____ EXTRAIT DE PAGE

Alors que le Québec vient de connaître une vague de féminicides, la ministre de la Sécurité publique, Geneviève Guilbault, annonce l’implantation des bracelets électroniques antirapprochement pour protéger les victimes de violence conjugale de leurs agresseurs.

Ces dispositifs seront introduits le printemps prochain, d’abord dans la région de Québec, dans le cadre d’un préprojet, avant d’être déployés dans l’ensemble de la province d’ici décembre 2023.

La ministre Guilbault s’est dite très émue de faire cette annonce, qu’elle a qualifiée d’« historique » pour la lutte contre la violence faite aux femmes, en conférence de presse mercredi, à Québec.

« Ça aurait dû normalement prendre plus de temps, mais on n’a plus le luxe d’attendre le prochain féminicide ou d’attendre Dieu sait quoi pour aller de l’avant », a-t-elle souligné, en référence aux 18 femmes tuées par leur conjoint depuis le début de l’année au Québec.

500 bracelets au Québec

« On va installer les premiers bracelets dans quelques semaines », a-t-elle ajouté, précisant qu’elle visait l’implantation de 500 appareils dans les 17 régions du Québec.

Le dispositif pourra être imposé, avec l’accord des victimes, aux personnes reconnues coupables de violence conjugale ou en attente d’un procès. La décision sera prise par un juge, un directeur d’établissement de détention provincial ou par la Commission des libérations conditionnelles du Québec.

________
____ DONNÉES FOURNIES

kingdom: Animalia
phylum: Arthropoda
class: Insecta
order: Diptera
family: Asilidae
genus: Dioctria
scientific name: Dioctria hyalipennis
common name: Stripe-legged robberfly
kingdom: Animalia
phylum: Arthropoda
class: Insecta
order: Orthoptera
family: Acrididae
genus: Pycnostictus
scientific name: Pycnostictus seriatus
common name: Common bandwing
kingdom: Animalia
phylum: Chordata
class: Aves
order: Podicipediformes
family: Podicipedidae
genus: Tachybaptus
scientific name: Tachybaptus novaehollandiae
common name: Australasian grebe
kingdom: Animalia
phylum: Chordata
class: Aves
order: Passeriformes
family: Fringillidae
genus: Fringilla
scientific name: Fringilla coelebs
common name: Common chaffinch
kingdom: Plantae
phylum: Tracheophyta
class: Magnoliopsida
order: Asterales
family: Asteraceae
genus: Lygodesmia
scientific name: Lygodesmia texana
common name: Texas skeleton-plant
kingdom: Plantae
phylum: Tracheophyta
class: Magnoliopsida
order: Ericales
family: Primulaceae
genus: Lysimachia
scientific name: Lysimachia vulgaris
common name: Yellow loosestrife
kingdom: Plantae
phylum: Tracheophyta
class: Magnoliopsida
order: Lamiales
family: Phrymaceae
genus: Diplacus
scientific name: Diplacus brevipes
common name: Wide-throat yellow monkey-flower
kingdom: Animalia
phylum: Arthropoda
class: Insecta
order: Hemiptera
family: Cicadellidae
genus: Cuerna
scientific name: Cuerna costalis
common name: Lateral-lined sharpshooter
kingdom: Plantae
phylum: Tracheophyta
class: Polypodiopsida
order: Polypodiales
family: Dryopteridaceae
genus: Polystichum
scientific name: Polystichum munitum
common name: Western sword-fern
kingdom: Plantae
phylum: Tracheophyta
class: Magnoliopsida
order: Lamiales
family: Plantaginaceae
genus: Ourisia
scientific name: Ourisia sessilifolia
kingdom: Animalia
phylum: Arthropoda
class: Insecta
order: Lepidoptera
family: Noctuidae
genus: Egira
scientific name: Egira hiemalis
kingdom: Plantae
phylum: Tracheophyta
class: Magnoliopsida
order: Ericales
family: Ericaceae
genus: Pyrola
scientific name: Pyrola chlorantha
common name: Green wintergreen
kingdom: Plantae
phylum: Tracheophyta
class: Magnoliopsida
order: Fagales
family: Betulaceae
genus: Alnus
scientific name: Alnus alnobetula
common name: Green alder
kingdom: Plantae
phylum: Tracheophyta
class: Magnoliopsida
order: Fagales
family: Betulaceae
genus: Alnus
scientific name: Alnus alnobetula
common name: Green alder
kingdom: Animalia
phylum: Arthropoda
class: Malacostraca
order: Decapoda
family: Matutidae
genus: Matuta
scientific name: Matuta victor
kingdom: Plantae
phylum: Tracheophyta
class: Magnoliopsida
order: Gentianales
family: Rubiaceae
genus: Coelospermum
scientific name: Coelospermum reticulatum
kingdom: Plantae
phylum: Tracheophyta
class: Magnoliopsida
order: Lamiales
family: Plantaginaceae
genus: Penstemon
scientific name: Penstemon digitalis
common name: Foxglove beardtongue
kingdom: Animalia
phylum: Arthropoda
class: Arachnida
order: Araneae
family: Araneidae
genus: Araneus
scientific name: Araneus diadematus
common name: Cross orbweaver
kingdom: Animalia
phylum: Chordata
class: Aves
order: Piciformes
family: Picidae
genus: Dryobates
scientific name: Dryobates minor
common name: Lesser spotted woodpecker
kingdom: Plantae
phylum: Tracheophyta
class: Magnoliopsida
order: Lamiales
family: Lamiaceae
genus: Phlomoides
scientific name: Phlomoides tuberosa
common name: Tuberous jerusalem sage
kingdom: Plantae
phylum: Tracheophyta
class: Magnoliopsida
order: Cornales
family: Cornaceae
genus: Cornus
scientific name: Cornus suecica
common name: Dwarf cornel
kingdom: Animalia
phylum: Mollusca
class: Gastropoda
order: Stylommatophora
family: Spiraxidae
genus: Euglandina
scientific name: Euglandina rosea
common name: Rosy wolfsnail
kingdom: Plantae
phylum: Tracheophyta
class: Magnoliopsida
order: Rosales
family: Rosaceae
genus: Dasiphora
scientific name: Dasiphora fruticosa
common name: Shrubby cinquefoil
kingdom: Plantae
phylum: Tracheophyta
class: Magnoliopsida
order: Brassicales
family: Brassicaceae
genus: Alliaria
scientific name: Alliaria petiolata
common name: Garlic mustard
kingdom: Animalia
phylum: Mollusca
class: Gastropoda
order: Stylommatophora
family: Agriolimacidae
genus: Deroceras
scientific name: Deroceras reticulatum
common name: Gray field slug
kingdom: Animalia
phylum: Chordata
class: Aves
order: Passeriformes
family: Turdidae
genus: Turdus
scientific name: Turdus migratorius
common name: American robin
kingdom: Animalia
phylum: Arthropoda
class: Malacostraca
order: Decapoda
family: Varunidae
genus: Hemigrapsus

________

CONSIGNES →
A) Traduisez en anglais cette phrase de l'article sur les bracelets antirapprochement : « Ces dispositifs seront introduits le printemps prochain, d’abord dans la région de Québec, dans le cadre d’un préprojet, avant d’être déployés dans l’ensemble de la province d’ici décembre 2023. »
B) Dans les enregistrements, reprenez les lignes qui commencent à celle contenant « class: Arachnida » et se terminent à celle contenant « genus: Phlomoides ». Mettez-les à jour en remplaçant « family » par « famille », sans rien modifier d'autre.
L'article et les enregistrements sont deux documents indépendants l'un de l'autre.

RÉPONSES AUX CONSIGNES →
A) These devices will be introduced next spring, first in the Quebec City region, as part of a pilot project, before being rolled out across the entire province by December 2023.

B)
class: Arachnida
order: Araneae
famille: Araneidae
genus: Araneus
scientific name: Araneus diadematus
common name: Cross orbweaver
kingdom: Animalia
phylum: Chordata
class: Aves
order: Piciformes
famille: Picidae
genus: Dryobates
scientific name: Dryobates minor
common name: Lesser spotted woodpecker
kingdom: Plantae
phylum: Tracheophyta
class: Magnoliopsida
order: Lamiales
famille: Lamiaceae
genus: Phlomoides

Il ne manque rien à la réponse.